__EXTRACTED ENTRIES__:
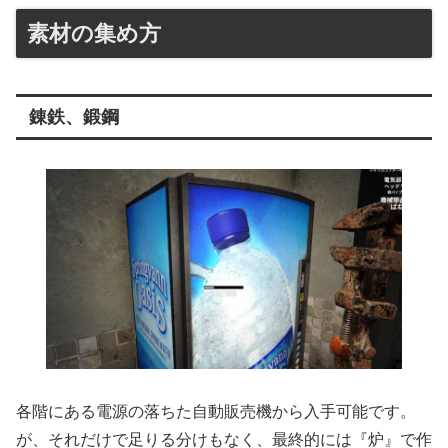
素材の集め方
錬鉄、鍛鋼
各階にある電源の落ちた自動販売機から入手可能です。
が、それだけで足りる分けもなく、最終的には『炉』で作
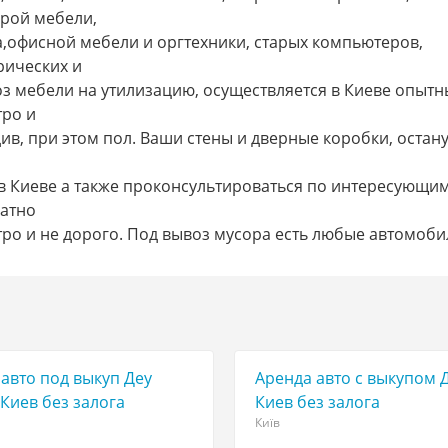
арой мебели,
ма,офисной мебели и оргтехники, старых компьютеров,
рических и
оз мебели на утилизацию, осуществляется в Киеве опыт
тро и
ив, при этом пол. Ваши стены и дверные коробки, остану
в Киеве а также проконсультироваться по интересующим
ратно
ро и не дорого. Под вывоз мусора есть любые автомоби
авто под выкуп Деу
Аренда авто с выкупом 
Киев без залога
Киев без залога
Київ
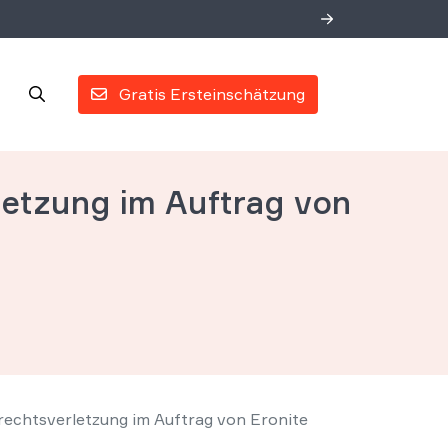
Gratis Ersteinschätzung
etzung im Auftrag von
chtsverletzung im Auftrag von Eronite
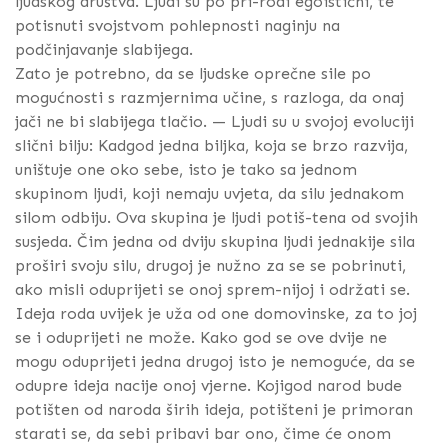
ljudskog društva. Ljudi su po pri-rodi egoistični, te
potisnuti svojstvom pohlepnosti naginju na
podčinjavanje slabijega.
Zato je potrebno, da se ljudske oprečne sile po
mogućnosti s razmjernima učine, s razloga, da onaj
jači ne bi slabijega tlačio. — Ljudi su u svojoj evoluciji
slični bilju: Kadgod jedna biljka, koja se brzo razvija,
uništuje one oko sebe, isto je tako sa jednom
skupinom ljudi, koji nemaju uvjeta, da silu jednakom
silom odbiju. Ova skupina je ljudi potiš-tena od svojih
susjeda. Čim jedna od dviju skupina ljudi jednakije sila
proširi svoju silu, drugoj je nužno za se se pobrinuti,
ako misli oduprijeti se onoj sprem-nijoj i održati se.
Ideja roda uvijek je uža od one domovinske, za to joj
se i oduprijeti ne može. Kako god se ove dvije ne
mogu oduprijeti jedna drugoj isto je nemoguće, da se
odupre ideja nacije onoj vjerne. Kojigod narod bude
potišten od naroda širih ideja, potišteni je primoran
starati se, da sebi pribavi bar ono, čime će onom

__TASK GOAL__: Look over the listing above and copy each line that contains "мебели".

__ANSWER SPACE__:
арой мебели,
ма,офисной мебели и оргтехники, старых компьютеров,
оз мебели на утилизацию, осуществляется в Киеве опыт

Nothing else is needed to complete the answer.